Both men laid hand on heart and slightly bowed their heads. Macris turned away quickly to order the gate opened. He was afraid it would show in his face, which always showed more than he liked despite all his striving, how impressed he was at this illustrious name, announced so brusquely. It must be a matter of first importance to have brought such a man from Aulis. Diomedes, whose father Tydeus had joined the expedition of the Seven against Thebes and been killed before the walls of the city. Diomedes, who at an age hardly greater than his own had marched against Thebes, together with the other sons of the Seven, the Epigoni, and razed it to the ground in vengeance for his father’s death. Diomedes, who had provided eight ships, who headed the combined forces of Argos, Nauplia and Troezen. Macris was relieved to see that the men at the guardhouse moved briskly and were wearing their helmets and that there were no dogs in sight. It would be seen that he knew how to keep a guardhouse. It was not much to set against a record like that, but it was something.

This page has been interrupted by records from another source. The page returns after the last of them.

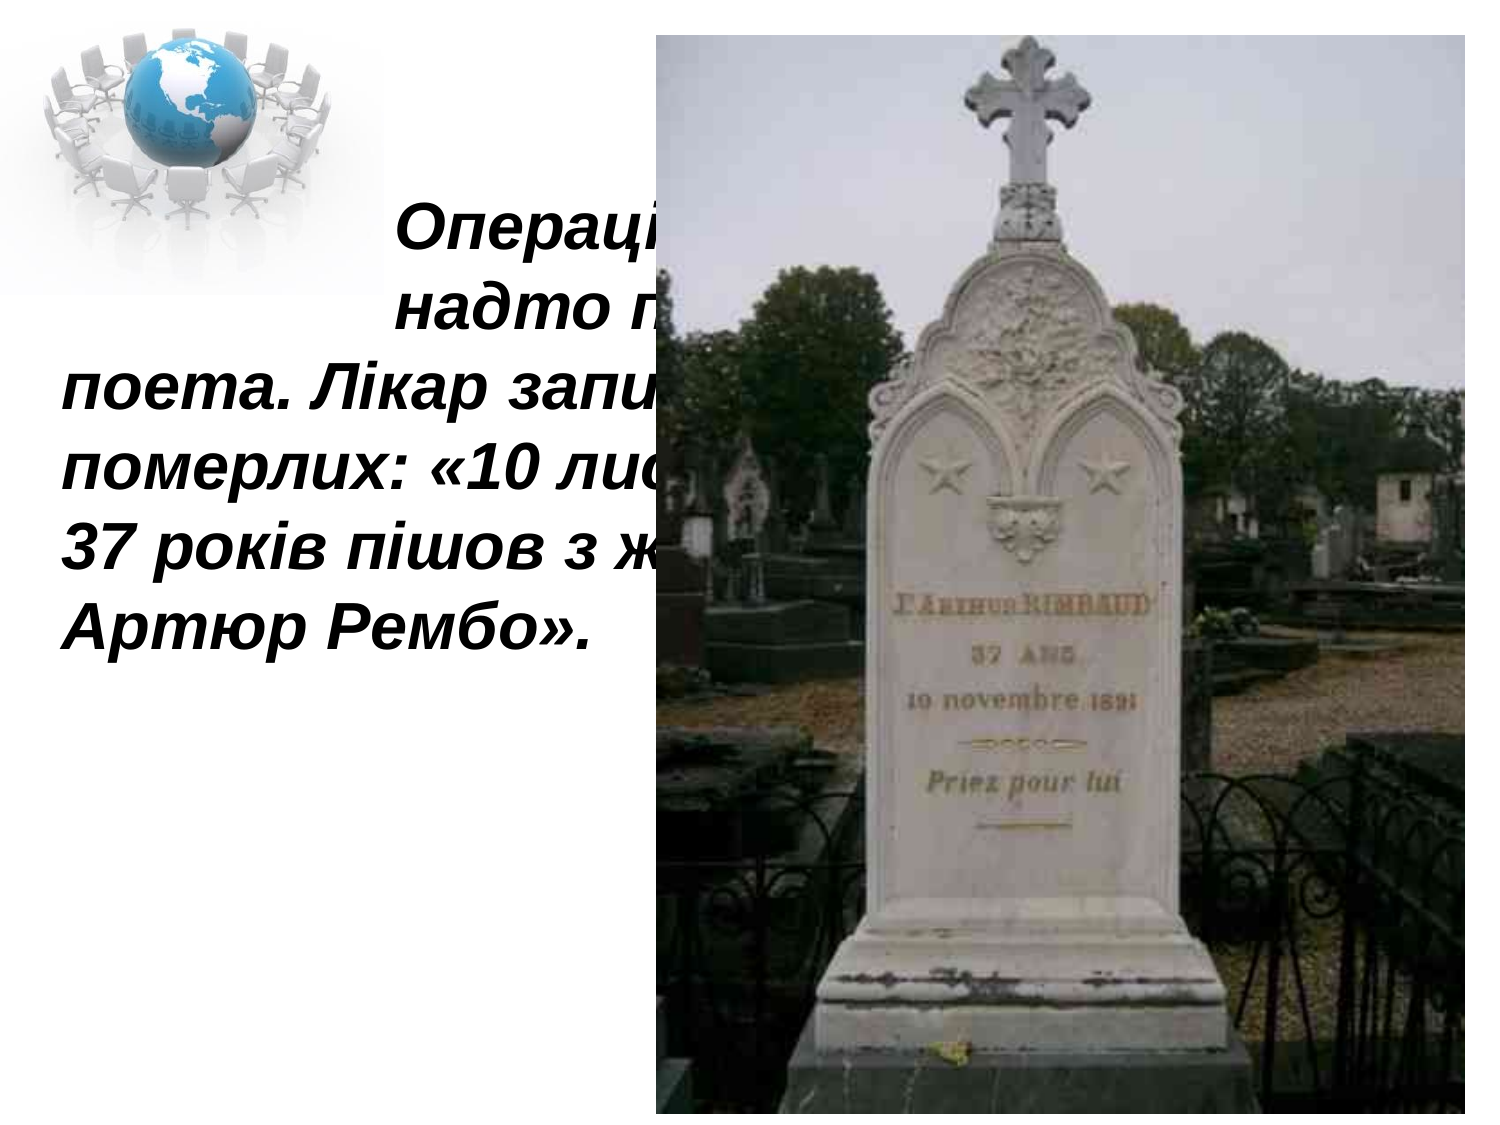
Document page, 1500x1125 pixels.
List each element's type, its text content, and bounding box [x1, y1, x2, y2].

picture [0, 0, 384, 295]
text_box Операція, що була зроблена надто пізно, не врятувала поета. Лікар записав у книзі реєстрації померлих: «10 листопада 1891 р. у віці 37 років пішов з життя негоціант Артюр Рембо». [46, 175, 650, 671]
picture [655, 34, 1466, 1114]
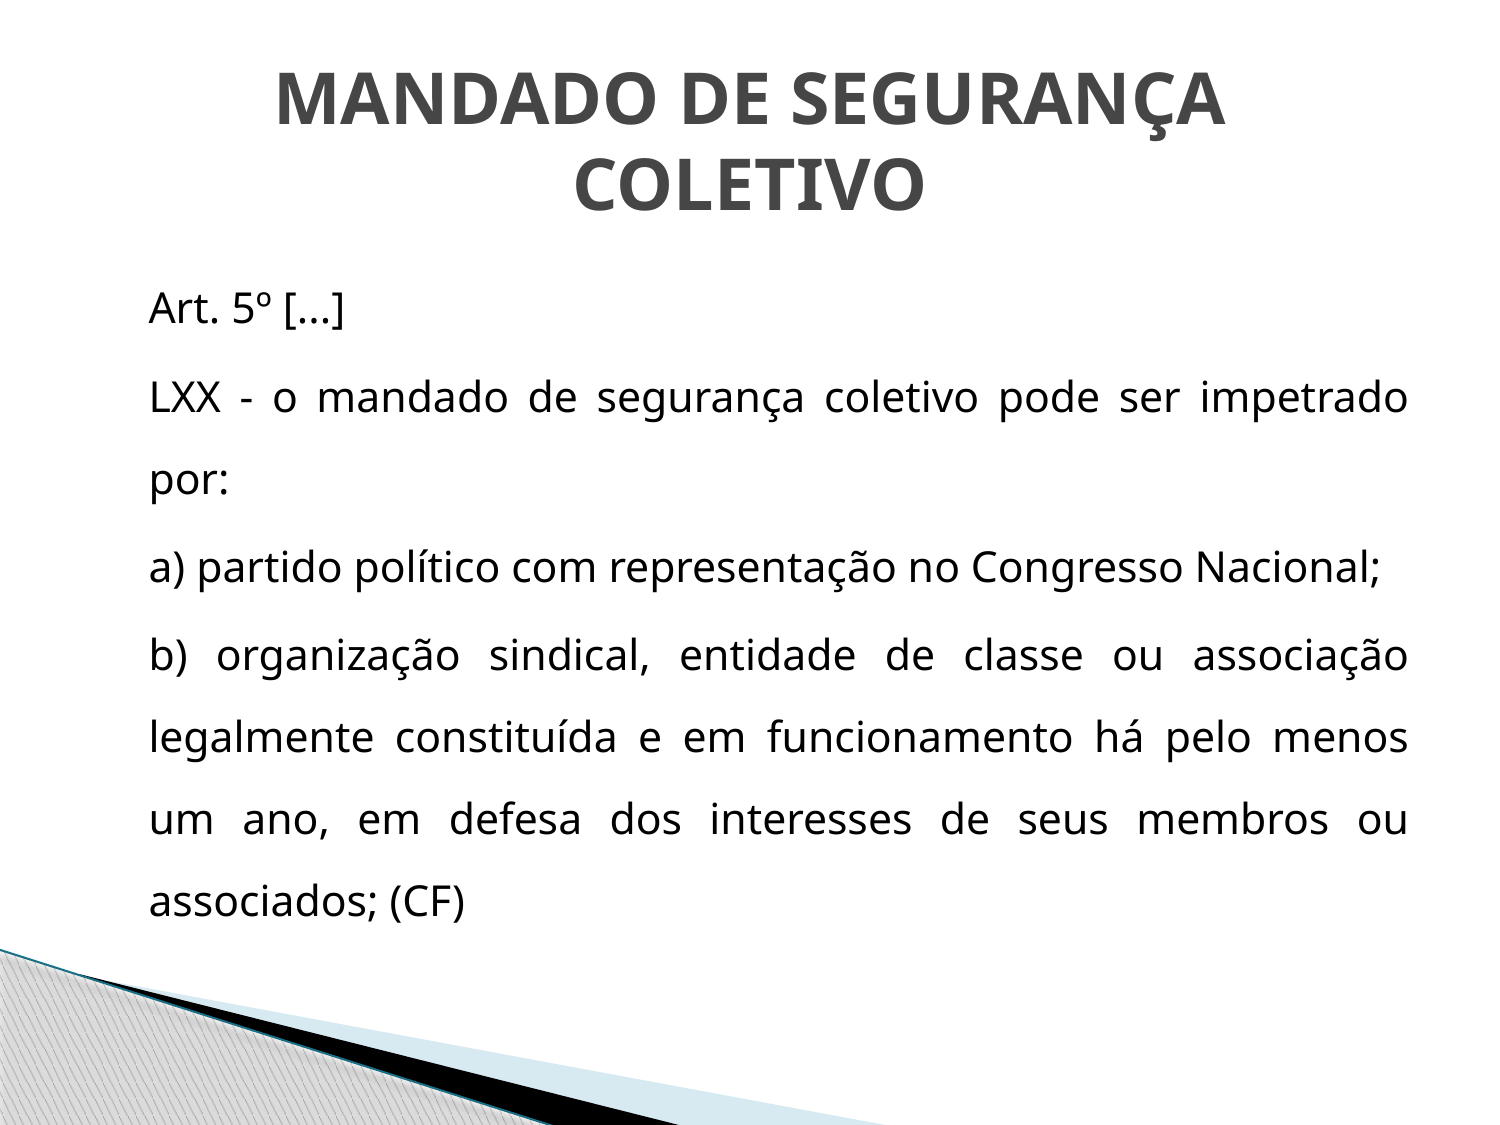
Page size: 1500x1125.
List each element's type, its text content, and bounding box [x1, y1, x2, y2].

title MANDADO DE SEGURANÇA COLETIVO [75, 45, 1425, 233]
list Art. 5º [...] LXX - o mandado de segurança coletivo pode ser impetrado por: a) partido político com representação no Congresso Nacional; b) organização sindical, entidade de classe ou associação legalmente constituída e em funcionamento há pelo menos um ano, em defesa dos interesses de seus membros ou associados; (CF) [75, 243, 1425, 986]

The party passed through the gate and onto the ramp. Phylakos and Diomedes at once took the road to the palace. The remainder clattered down to the garrison barracks. Macris followed more slowly. He longed to know the purpose of the visit; but it would be a mistake to start questioning inferiors, to show oneself not only more ignorant than they but vulgarly curious into the bargain. These were points a man had to watch if he was in the business of establishing a reputation.
4.
The afternoon was almost over when the summons came for Iphigeneia. She and her younger sister, Electra, and Sisipyla and an older woman who had once been nurse to the princess were playing a game of throw and catch in the small open courtyard adjoining the south staircase. For the ball, Sisipyla had been sent to fetch an old cloth doll, a limp survivor of Iphigeneia’s earliest childh
ood that still had a place in the box of old playthings in the princess’s bedroom.

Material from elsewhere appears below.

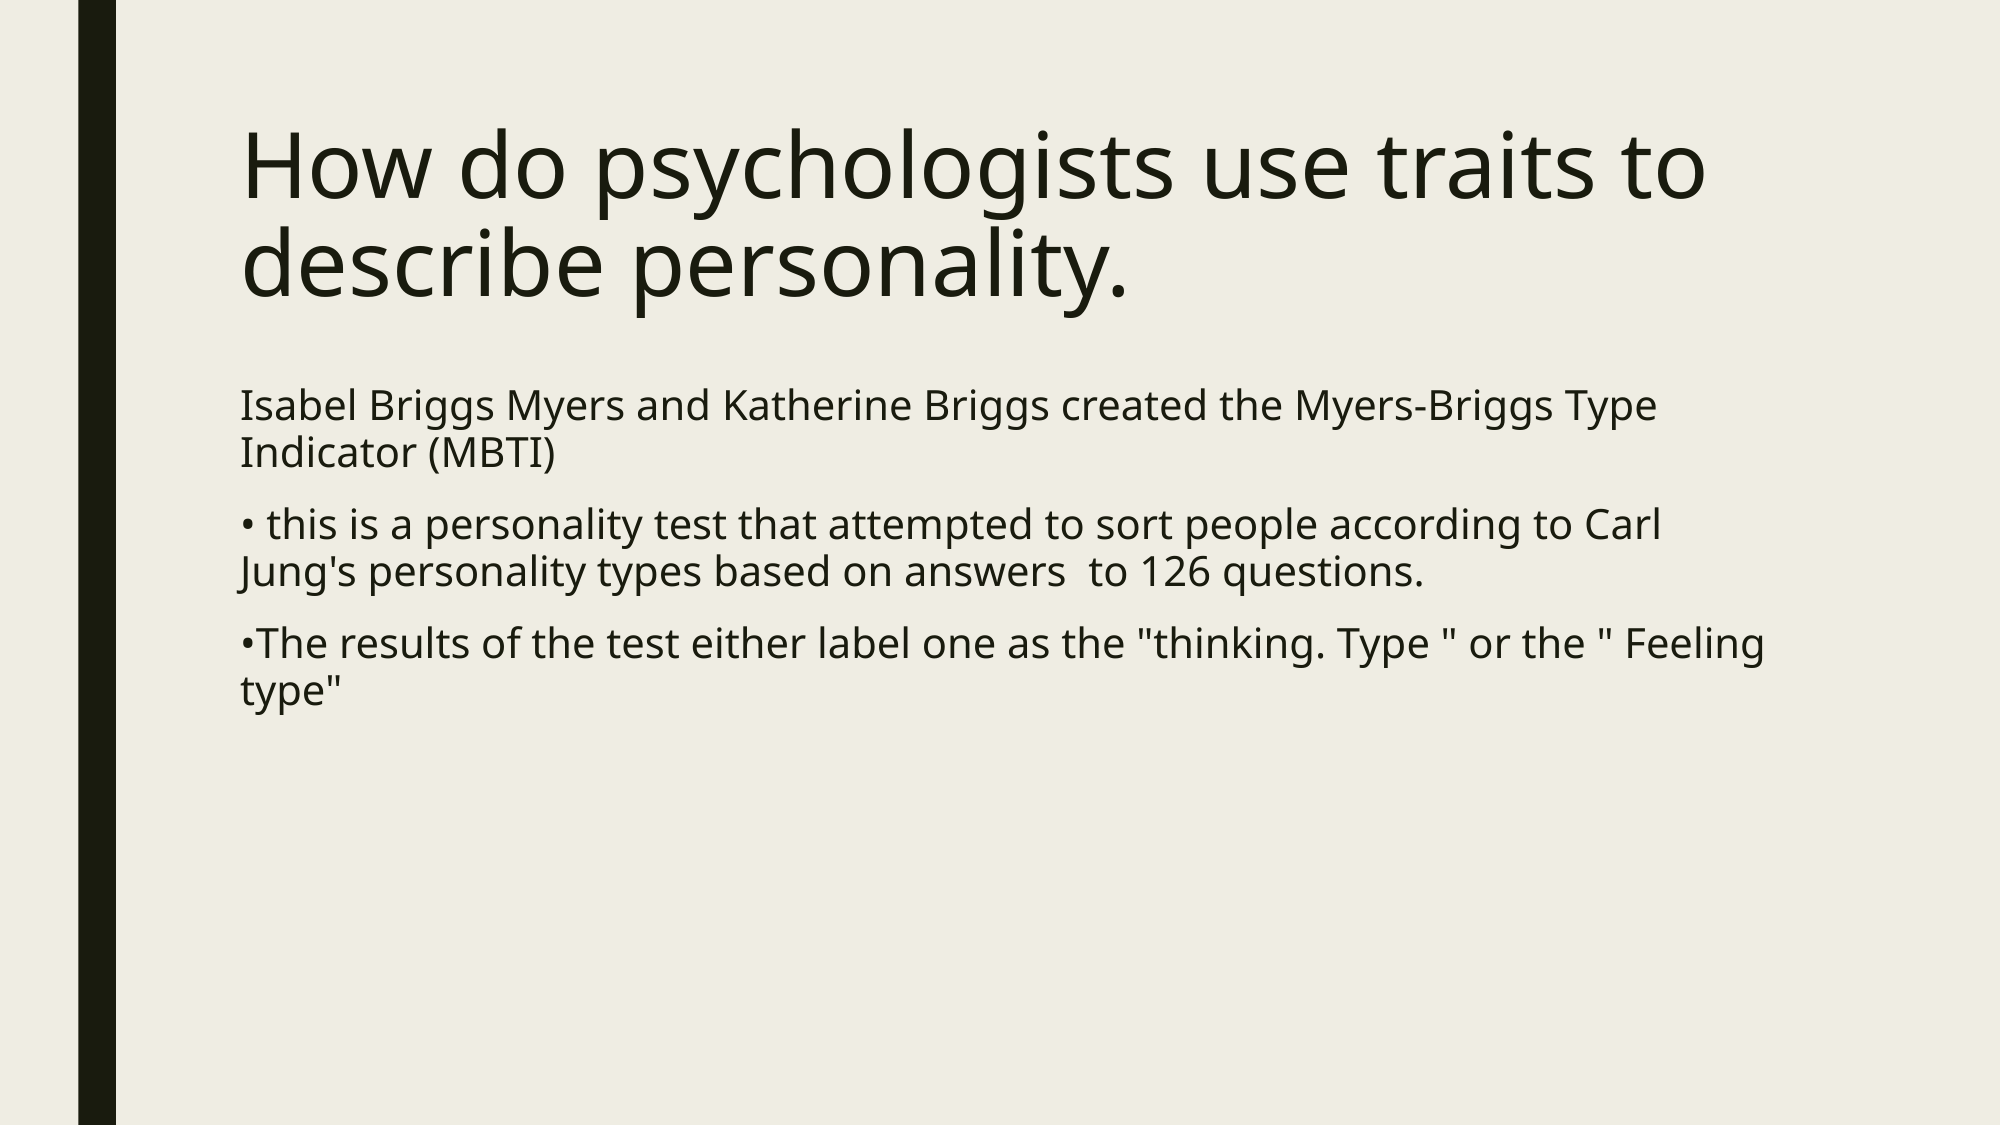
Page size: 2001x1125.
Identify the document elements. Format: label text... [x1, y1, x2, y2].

title How do psychologists use traits to describe personality. [225, 112, 1800, 357]
list Isabel Briggs Myers and Katherine Briggs created the Myers-Briggs Type Indicator (MBTI) • this is a personality test that attempted to sort people according to Carl Jung's personality types based on answers to 126 questions. •The results of the test either label one as the "thinking. Type " or the " Feeling type" [225, 375, 1800, 963]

The nurse was on the heavy side and rather unwieldy, and she had not really wanted to play. They had found her spinning wool in a shady corner of the courtyard and Iphigeneia had coerced her into it. “We need four people,” she had said. “Less than four is no use at all.” And she had narrowed her eyes and looked intently at the nurse, in the way she had when meeting with opposition.

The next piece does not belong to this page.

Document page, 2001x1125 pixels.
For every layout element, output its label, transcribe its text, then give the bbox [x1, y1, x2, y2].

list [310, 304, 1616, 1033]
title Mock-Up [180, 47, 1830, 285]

Sisipyla, watching this briefest of contests—the nurse did not resist long—had known at once why there had to be four players. The yard was square, the game had to be square too. She had long ago, while they were still children, recognized in her mistress an imperative need for things to match up and to be perfect; not only particular things, like her makeup or the combs in her hair, but forms and arrangements too, things you couldn’t touch or really see, a puzzling matter for Sisipyla. She had watched, with the familiar sense of puzzlement, while Iphigeneia stationed the players in positions exactly corresponding to the angles made by the corners of the walls, forming an exact copy of the square.
The thing that gave the game its edge, however, was the opposite principle of disorder. None of the players could know whether the doll was to be thrown her way or not; it was permitted, it was even required, to make feints and pretended throws and to change direction at the last moment. The game had begun with a great deal of laughter but then deteriorated fairly quickly. Iphigeneia was getting crosser and crosser, first because the nurse dithered and fumbled, and this slowed the game down, then because Electra, in her eagerness to be tricky, would try to change direction at the very moment of throwing, and this made her aim erratic, so that the doll went flying at an impossible angle and could not be caught however quick one was.
“How could anyone be expected to catch that?” Iphigeneia demanded furiously, after the doll had come flailing at her knee-high. “Why don’t you learn to throw straight?”